-- EXTRACTED TEXT --
·····

TOKYO, April 9 (Reuters) - Benchmark Tokyo rubber futures closed higher on Tuesday but off a two-week high as the yen's decline versus the dollar, which had stoked the recent rally, stalled and further buying withered as rubber prices hit a technical ceiling of 280 yen.
The dollar reversed earlier gains to fall 0.2 percent versus the yen on Tuesday, having hit a four-year high of around 99.65 yen after new Bank of Japan governor Haruhiko Kuroda unveiled a massive stimulus programme on Thursday and swiftly followed up by buying longer-dated bonds on Monday.
"The rubber market came back a bit after it went too far relative to a reaction to the Kuroda shock in the currency market," said a manager at a Japanese commodity brokerage.

·····

-- EXCERPTED DATA --
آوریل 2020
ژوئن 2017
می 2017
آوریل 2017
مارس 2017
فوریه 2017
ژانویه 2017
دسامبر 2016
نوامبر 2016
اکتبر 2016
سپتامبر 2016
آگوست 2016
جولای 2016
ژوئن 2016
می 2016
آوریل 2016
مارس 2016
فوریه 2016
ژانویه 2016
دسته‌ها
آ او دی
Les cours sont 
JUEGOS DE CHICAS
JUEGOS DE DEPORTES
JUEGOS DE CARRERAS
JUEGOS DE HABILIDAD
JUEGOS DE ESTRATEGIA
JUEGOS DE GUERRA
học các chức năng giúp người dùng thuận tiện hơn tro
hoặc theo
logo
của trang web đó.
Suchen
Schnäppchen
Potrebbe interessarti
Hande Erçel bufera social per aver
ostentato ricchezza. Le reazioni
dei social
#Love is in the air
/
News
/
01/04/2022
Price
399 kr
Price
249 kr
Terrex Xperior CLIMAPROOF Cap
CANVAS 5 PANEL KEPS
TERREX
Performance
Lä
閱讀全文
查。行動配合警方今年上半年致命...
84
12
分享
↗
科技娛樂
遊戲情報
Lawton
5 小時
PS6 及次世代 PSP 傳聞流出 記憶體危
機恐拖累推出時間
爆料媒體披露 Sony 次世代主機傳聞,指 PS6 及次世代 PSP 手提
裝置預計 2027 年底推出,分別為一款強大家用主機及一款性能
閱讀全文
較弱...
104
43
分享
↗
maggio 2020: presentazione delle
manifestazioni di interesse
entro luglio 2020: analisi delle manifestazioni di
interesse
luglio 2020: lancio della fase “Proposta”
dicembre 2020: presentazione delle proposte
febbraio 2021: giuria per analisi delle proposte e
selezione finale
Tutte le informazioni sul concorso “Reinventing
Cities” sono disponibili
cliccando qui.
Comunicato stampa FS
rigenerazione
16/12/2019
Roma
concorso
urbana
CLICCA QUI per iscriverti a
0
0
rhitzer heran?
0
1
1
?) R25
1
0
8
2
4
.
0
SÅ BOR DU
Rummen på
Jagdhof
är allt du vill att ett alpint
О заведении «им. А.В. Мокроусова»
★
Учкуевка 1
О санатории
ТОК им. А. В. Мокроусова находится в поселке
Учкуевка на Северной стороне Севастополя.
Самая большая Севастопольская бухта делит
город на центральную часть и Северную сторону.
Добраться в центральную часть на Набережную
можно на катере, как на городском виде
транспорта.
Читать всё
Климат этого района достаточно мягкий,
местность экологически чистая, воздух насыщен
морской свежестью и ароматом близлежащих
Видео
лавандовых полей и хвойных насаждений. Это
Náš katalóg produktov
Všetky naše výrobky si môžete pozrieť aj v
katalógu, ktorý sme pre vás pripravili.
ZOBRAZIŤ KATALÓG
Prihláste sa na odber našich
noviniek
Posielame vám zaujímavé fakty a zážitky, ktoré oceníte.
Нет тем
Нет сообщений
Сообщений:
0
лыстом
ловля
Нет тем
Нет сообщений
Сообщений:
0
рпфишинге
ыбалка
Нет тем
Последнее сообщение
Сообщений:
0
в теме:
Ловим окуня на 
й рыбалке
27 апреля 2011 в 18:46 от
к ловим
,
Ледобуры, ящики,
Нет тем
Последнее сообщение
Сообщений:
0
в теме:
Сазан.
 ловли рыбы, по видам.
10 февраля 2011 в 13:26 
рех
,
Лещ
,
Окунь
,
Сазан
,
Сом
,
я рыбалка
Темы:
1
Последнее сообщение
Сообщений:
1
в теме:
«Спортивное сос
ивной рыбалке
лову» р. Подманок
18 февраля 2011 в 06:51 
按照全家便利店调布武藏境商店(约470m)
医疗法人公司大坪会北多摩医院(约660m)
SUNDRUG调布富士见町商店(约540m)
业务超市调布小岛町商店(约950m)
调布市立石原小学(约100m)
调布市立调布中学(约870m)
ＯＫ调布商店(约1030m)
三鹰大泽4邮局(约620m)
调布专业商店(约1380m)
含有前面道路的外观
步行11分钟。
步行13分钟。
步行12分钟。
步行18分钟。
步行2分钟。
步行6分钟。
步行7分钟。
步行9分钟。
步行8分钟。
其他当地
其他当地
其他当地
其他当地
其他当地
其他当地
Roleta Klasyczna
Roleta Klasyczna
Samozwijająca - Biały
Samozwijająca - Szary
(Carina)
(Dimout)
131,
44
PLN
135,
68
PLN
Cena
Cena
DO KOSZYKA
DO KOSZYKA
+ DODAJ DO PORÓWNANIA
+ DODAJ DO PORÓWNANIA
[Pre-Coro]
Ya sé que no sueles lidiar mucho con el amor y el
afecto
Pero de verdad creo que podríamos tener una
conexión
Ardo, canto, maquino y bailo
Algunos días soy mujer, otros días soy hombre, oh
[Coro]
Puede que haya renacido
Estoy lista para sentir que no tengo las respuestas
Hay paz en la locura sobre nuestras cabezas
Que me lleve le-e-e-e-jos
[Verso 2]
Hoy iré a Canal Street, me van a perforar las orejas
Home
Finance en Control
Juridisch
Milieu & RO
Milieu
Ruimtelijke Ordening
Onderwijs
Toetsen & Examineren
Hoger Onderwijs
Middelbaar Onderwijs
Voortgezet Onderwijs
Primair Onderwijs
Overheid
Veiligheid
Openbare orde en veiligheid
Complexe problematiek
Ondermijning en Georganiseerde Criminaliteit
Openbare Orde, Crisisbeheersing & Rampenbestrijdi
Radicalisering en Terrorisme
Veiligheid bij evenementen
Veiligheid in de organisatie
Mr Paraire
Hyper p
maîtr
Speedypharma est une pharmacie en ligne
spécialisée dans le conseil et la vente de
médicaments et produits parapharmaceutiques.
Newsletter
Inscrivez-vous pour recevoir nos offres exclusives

·····

-- PROBLEM SET --
A) In the Tokyo rubber futures report, what technical ceiling did rubber prices hit?
B) How many lines of the listing contain the string "及次世代"? Case counts, and give only the number.

-- SOLVED PROBLEMS --
A) 280 yen

B) 2